Developed with 2 billion parameters, Sarvam-1 supports 10 major Indian languages – Bengali, Gujarati, Hindi, Kannada, Malayalam, Marathi, Oriya, Punjabi, Tamil, and Telugu – alongside English. The model was built from scratch using domestic AI infrastructure powered by NVIDIA H100 Tensor Core GPUs, in collaboration with key partners including NVIDIA, Yotta, and AI4Bharat.
The innovation addresses two critical challenges in Indian language computing: token inefficiency and poor data quality. Sarvam-1’s tokenizer has achieved remarkable efficiency with fertility rates of 1.4 to 2.1 tokens per word, a significant improvement over existing models that require 4-8 tokens for Indian languages. This enhancement leads to faster processing and more efficient language handling.
On the performance front, Sarvam-1 has demonstrated impressive results across various benchmarks. The model achieved an accuracy of 86.11 on the TriviaQA benchmark across Indic languages, substantially outperforming Llama-3.1 8B’s score of 61.47. Its performance on the IndicGenBench for cross-lingual tasks has also been noteworthy, achieving an average chrF++ score of 46.81 on Flores for English-to-Indic translation.

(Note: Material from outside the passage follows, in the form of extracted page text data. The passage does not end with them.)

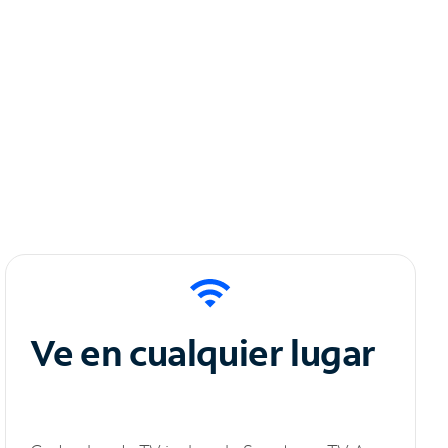
Ve en cualquier lugar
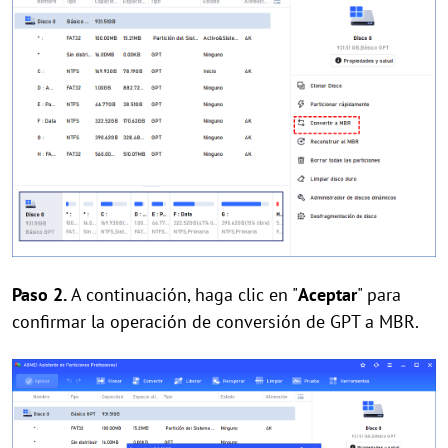
Paso 2.
A continuación, haga clic en "
Aceptar
" para
confirmar la operación de conversión de GPT a MBR.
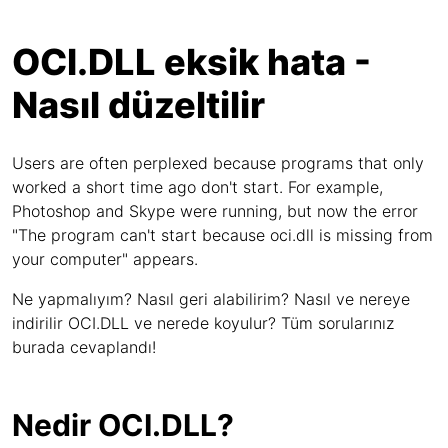
OCI.DLL eksik hata -
Nasıl düzeltilir
Users are often perplexed because programs that only
worked a short time ago don't start. For example,
Photoshop and Skype were running, but now the error
"The program can't start because oci.dll is missing from
your computer" appears.
Ne yapmalıyım? Nasıl geri alabilirim? Nasıl ve nereye
indirilir OCI.DLL ve nerede koyulur? Tüm sorularınız
burada cevaplandı!
Nedir OCI.DLL?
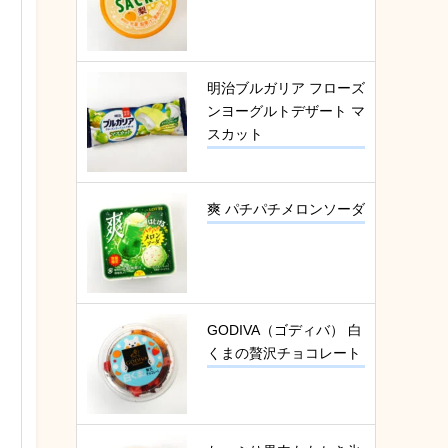
明治ブルガリア フローズ
ンヨーグルトデザート マ
スカット
爽 パチパチメロンソーダ
GODIVA（ゴディバ） 白
くまの贅沢チョコレート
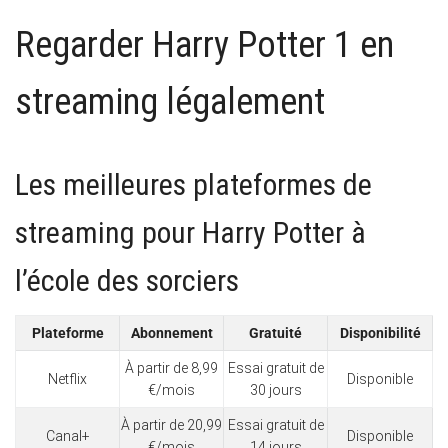
Regarder Harry Potter 1 en
streaming légalement
Les meilleures plateformes de
streaming pour Harry Potter à
l’école des sorciers
Plateforme
Abonnement
Gratuité
Disponibilité
À partir de 8,99
Essai gratuit de
Netflix
Disponible
€/mois
30 jours
À partir de 20,99
Essai gratuit de
Canal+
Disponible
€/mois
14 jours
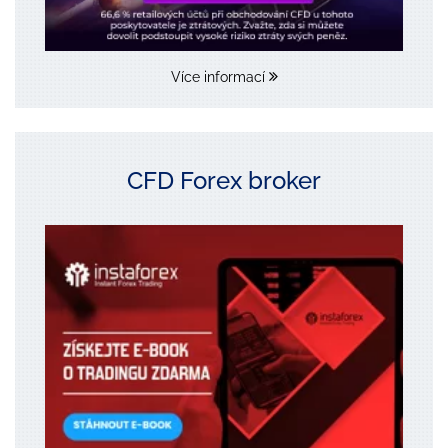
Více informací
CFD Forex broker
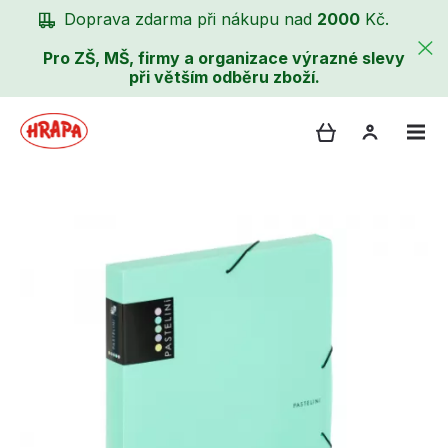
Doprava zdarma při nákupu nad
2000
Kč.
Pro ZŠ, MŠ, firmy a organizace výrazné slevy
při větším odběru zboží.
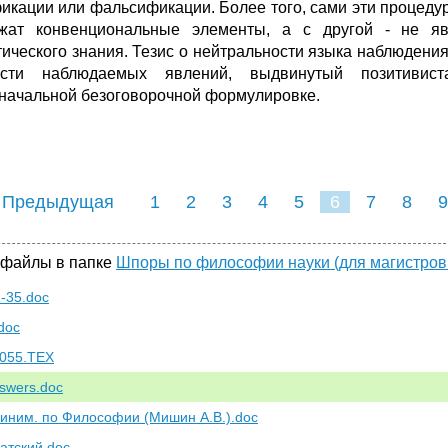
икации или фальсификации. Более того, сами эти процедуры
жат конвенциональные элементы, а с другой - не я
тического знания. Тезис о нейтральности языка наблюдения,
ости наблюдаемых явлений, выдвинутый позитивист
начальной безоговорочной формулировке.
 Предыдущая
1
2
3
4
5
6
7
8
9
16
17
18
19
20
21
 файлы в папке
Шпоры по философии науки (для магистров
1-35.doc
doc
055.TEX
swers.doc
иним. по Философии (Мишин А.В.).doc
атский.doc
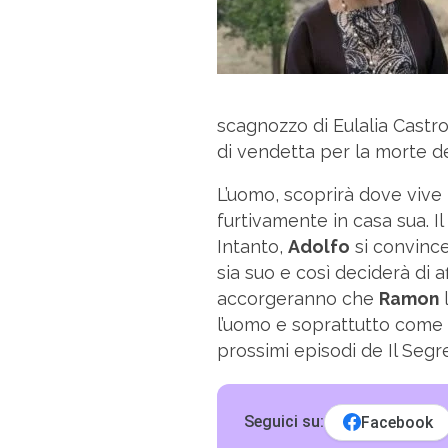
scagnozzo di Eulalia Castro,
di vendetta per la morte d
L’uomo, scoprirà dove vive
furtivamente in casa sua. 
Intanto,
Adolfo
si convince
sia suo e così deciderà di a
accorgeranno che
Ramon
l
l’uomo e soprattutto come 
prossimi episodi de Il Segr
Seguici su:
Facebook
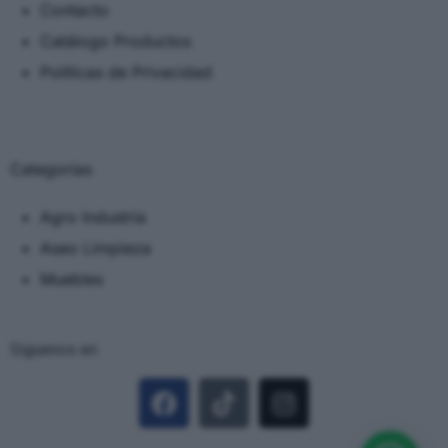
Contacto
Catálogo Productos
Políticas de Privacidad
Categorias
Agro Industria
Aseo Limpieza
Muebles
Siguenos en:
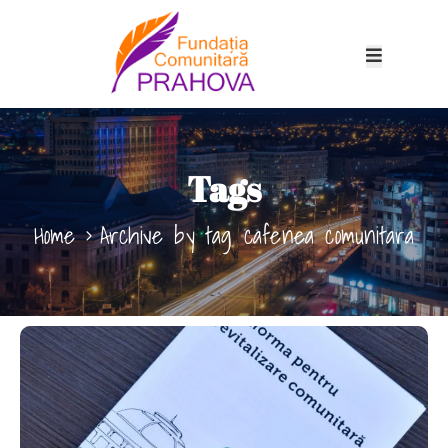
Tags
Home
Archive by tag cafenea comunitara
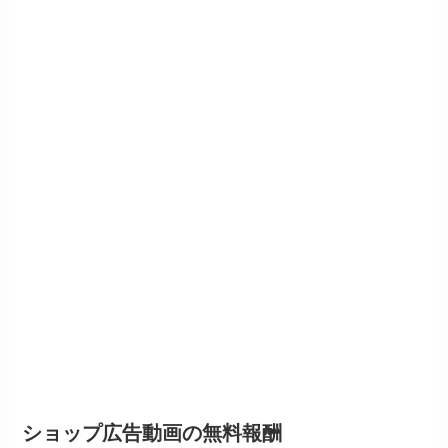
ショップ広告動画の無料報酬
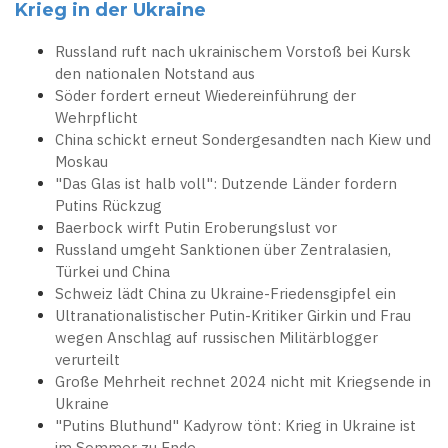
Krieg in der Ukraine
Russland ruft nach ukrainischem Vorstoß bei Kursk
den nationalen Notstand aus
Söder fordert erneut Wiedereinführung der
Wehrpflicht
China schickt erneut Sondergesandten nach Kiew und
Moskau
"Das Glas ist halb voll": Dutzende Länder fordern
Putins Rückzug
Baerbock wirft Putin Eroberungslust vor
Russland umgeht Sanktionen über Zentralasien,
Türkei und China
Schweiz lädt China zu Ukraine-Friedensgipfel ein
Ultranationalistischer Putin-Kritiker Girkin und Frau
wegen Anschlag auf russischen Militärblogger
verurteilt
Große Mehrheit rechnet 2024 nicht mit Kriegsende in
Ukraine
"Putins Bluthund" Kadyrow tönt: Krieg in Ukraine ist
im Sommer zu Ende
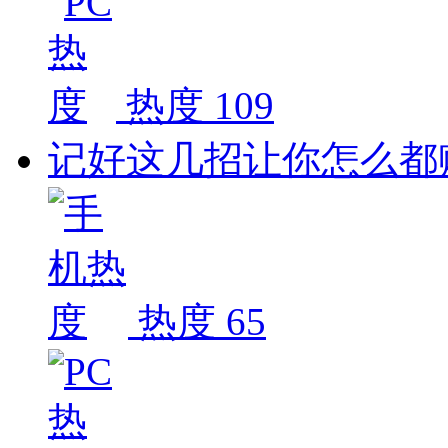
热度 109
记好这几招让你怎么都
热度 65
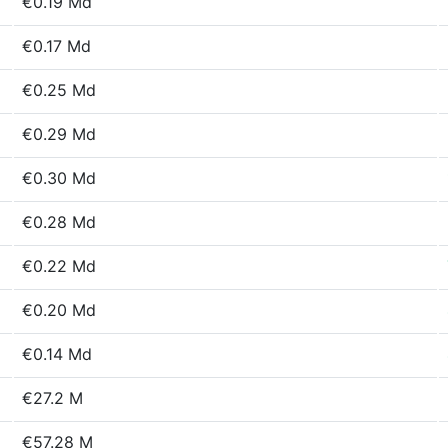
€0.19 Md
€0.17 Md
€0.25 Md
€0.29 Md
€0.30 Md
€0.28 Md
€0.22 Md
€0.20 Md
€0.14 Md
€27.2 M
€57.28 M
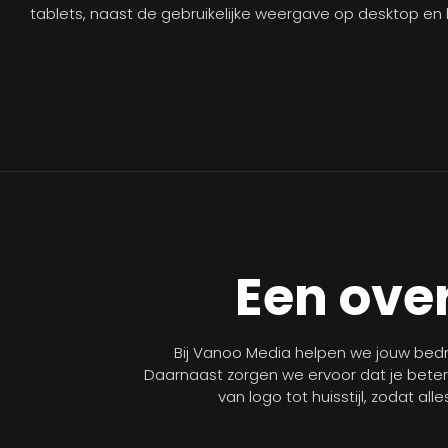
tablets, naast de gebruikelijke weergave op desktop en 
Een over
Bij Vanoo Media helpen we jouw bedri
Daarnaast zorgen we ervoor dat je bete
van logo tot huisstijl, zodat al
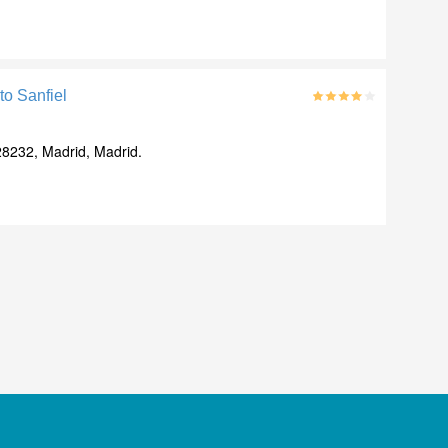
to Sanfiel
28232, Madrid, Madrid.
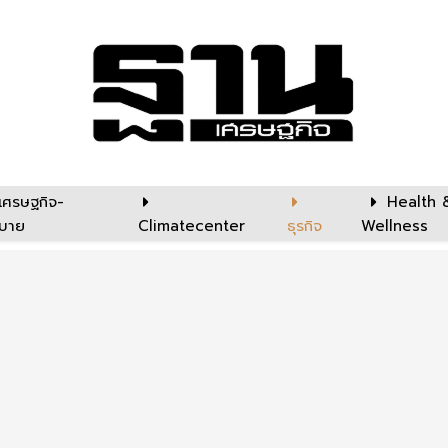
เศรษฐกิจ-
Health 
บาย
Climatecenter
ธุรกิจ
Wellness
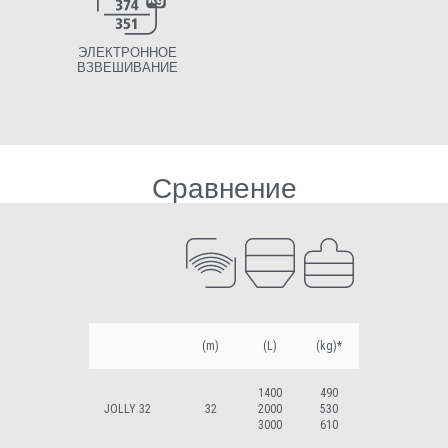
ЭЛЕКТРОННОЕ
ВЗВЕШИВАНИЕ
Сравнение
(m)
(L)
(kg)*
1400
490
JOLLY 32
32
2000
530
3000
610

The model’s training corpus, Sarvam-2T, comprises approximately 2 trillion tokens, with content distributed across supported languages. Hindi constitutes about 20% of the dataset, while other languages share the remaining portion equally. The dataset also includes substantial English and programming language content, enabling strong performance across both monolingual and multilingual tasks.
Key Statistics:
- 2 billion parameters in the model
- 10 Indian languages supported plus English
- 1.4-2.1 tokens per word efficiency rate
- 4-6 times faster inference speed compared to larger models
- 86.11 accuracy on TriviaQA benchmark
- $41 million Series A funding secured in December 2023
The launch comes at a crucial time for India’s GenAI market, which is projected to grow at a CAGR of 48% between 2023 and 2030, potentially becoming a $17 billion opportunity. This development has significant implications for the Indian startup ecosystem, particularly in democratizing AI access across language barriers and establishing India’s capability to develop sophisticated AI models domestically.
Sarvam-1’s launch marks a turning point in India’s AI journey, demonstrating that carefully curated training data can yield superior performance even with modest parameter counts. As the model becomes available on Hugging Face, it opens new possibilities for developers and businesses to create language-inclusive applications, potentially transforming how millions of Indians interact with technology in their preferred languages.